Part of my creating a haven included finishing books I started. I’m still working on Toxic Parents by Dr. Susan Forward. It’s been… let’s see… somewhere around 6 or 7 years. Yes, I’ve really been taking that long to read it. I read a little bit and let it sink in. This sometimes takes months. Then I read a little bit more. I truly endeavor to implement what I’m learning, particularly now I’m toward the end and she’s talking about what to do to heal.

As part of my goal, I picked this book up again and was once again reminded why I hold it dear. I’ve learned so much. She lists some ways to manage the anger:

1. Give yourself permission to be angry.

*Hey! I do that!

2. Externalize.

*I can do that? It’s okay to hit something? She suggests pillows. I punch air, holding weights. It’s called physical therapy. Oh. I found an acceptable way to do something that needed doing but left me feeling guilty if I did it. No guilt with PT. I never thought of yelling at a photo of the person. Come to think of it, I’m not sure I could. I may have to try it. I do a lot of talking to myself, though.

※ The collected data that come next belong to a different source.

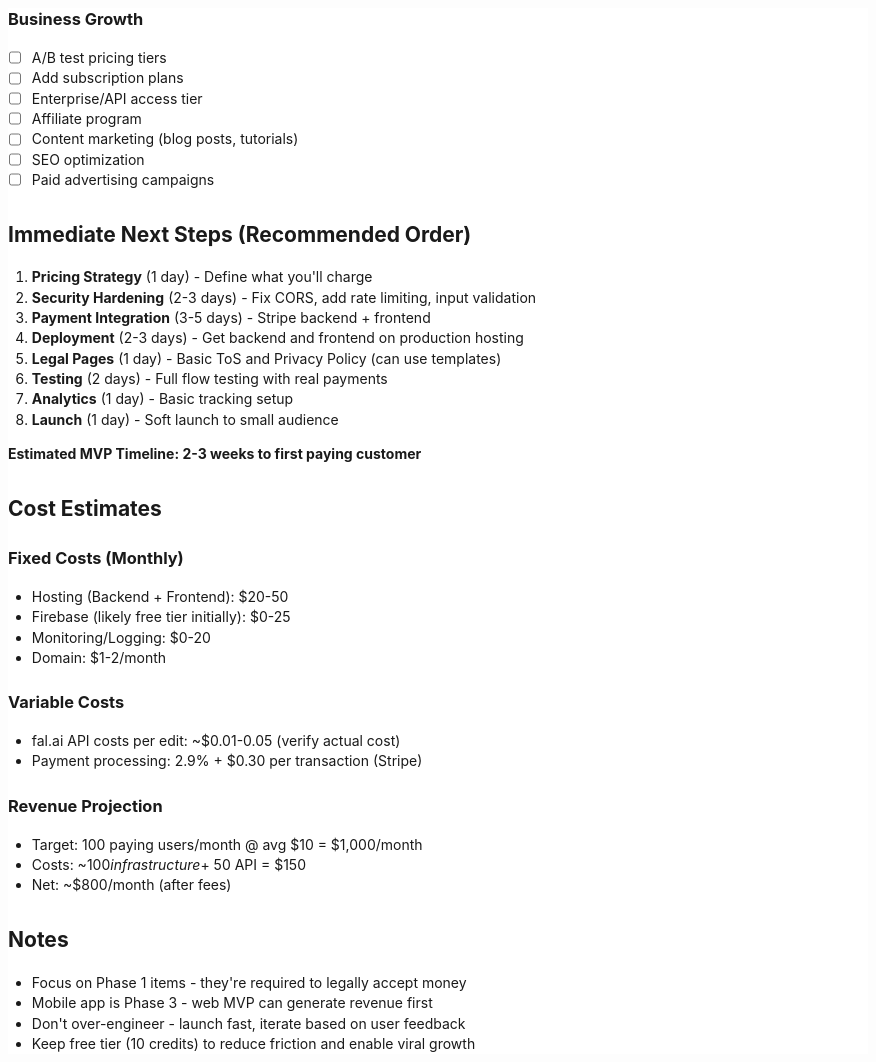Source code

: ### Business Growth
- [ ] A/B test pricing tiers
- [ ] Add subscription plans
- [ ] Enterprise/API access tier
- [ ] Affiliate program
- [ ] Content marketing (blog posts, tutorials)
- [ ] SEO optimization
- [ ] Paid advertising campaigns

## Immediate Next Steps (Recommended Order)

1. **Pricing Strategy** (1 day) - Define what you'll charge
2. **Security Hardening** (2-3 days) - Fix CORS, add rate limiting, input validation
3. **Payment Integration** (3-5 days) - Stripe backend + frontend
4. **Deployment** (2-3 days) - Get backend and frontend on production hosting
5. **Legal Pages** (1 day) - Basic ToS and Privacy Policy (can use templates)
6. **Testing** (2 days) - Full flow testing with real payments
7. **Analytics** (1 day) - Basic tracking setup
8. **Launch** (1 day) - Soft launch to small audience

**Estimated MVP Timeline: 2-3 weeks to first paying customer**

## Cost Estimates

### Fixed Costs (Monthly)
- Hosting (Backend + Frontend): $20-50
- Firebase (likely free tier initially): $0-25
- Monitoring/Logging: $0-20
- Domain: $1-2/month

### Variable Costs
- fal.ai API costs per edit: ~$0.01-0.05 (verify actual cost)
- Payment processing: 2.9% + $0.30 per transaction (Stripe)

### Revenue Projection
- Target: 100 paying users/month @ avg $10 = $1,000/month
- Costs: ~$100 infrastructure + ~$50 API = $150
- Net: ~$800/month (after fees)

## Notes
- Focus on Phase 1 items - they're required to legally accept money
- Mobile app is Phase 3 - web MVP can generate revenue first
- Don't over-engineer - launch fast, iterate based on user feedback
- Keep free tier (10 credits) to reduce friction and enable viral growth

3. Increase physical activity.

*Hmmm… what do you know: I’m doing that too.

4. Don’t use anger to re-enforce negative image.

*Oops… need to learn to change that.

5. Use your anger to help redefine self.

*I’m actually doing this. It helps me recognize boundaries being violated and stand up for myself when I’m afraid to do so.

Now, to incorporate these with more studied intention.

I will not stay stuck.


Responses

  1. Great list. That book is a good one in many ways.

    • I plan on starting it again once I finish.

      • Maybe I’ll make it through faster the second time. 🙂

  2. Thanks for posting this Judy. I’ve been struggling with how to deal with my anger lately, so this list is very timely for me!

    • You’re most welcome. I was surprised when I opened the book and this was where I’d stopped last, because I think I’m ready to tackle the anger now.

  3. I use the energy from anger to do housework 😉

    • That’s a great one! I do that, too. 🙂

  4. I liked this book also. I like how she doesn’t automatically label anger as a bad emotion.

    I forgot about yelling at a photo of the person. That would require me looking at her image. *shudder*

    • I truly appreciated that she re-enforced my own perception that feelings are neither good nor bad. They simply are. It’s what you do with them that determines your direction.

      I’m not sure I could use the photo either. I’m afraid the picture might not last. Accidents happen and all. But I appreciate the reminder it’s okay to yell and scream to let it all out; I simply make sure I’m alone.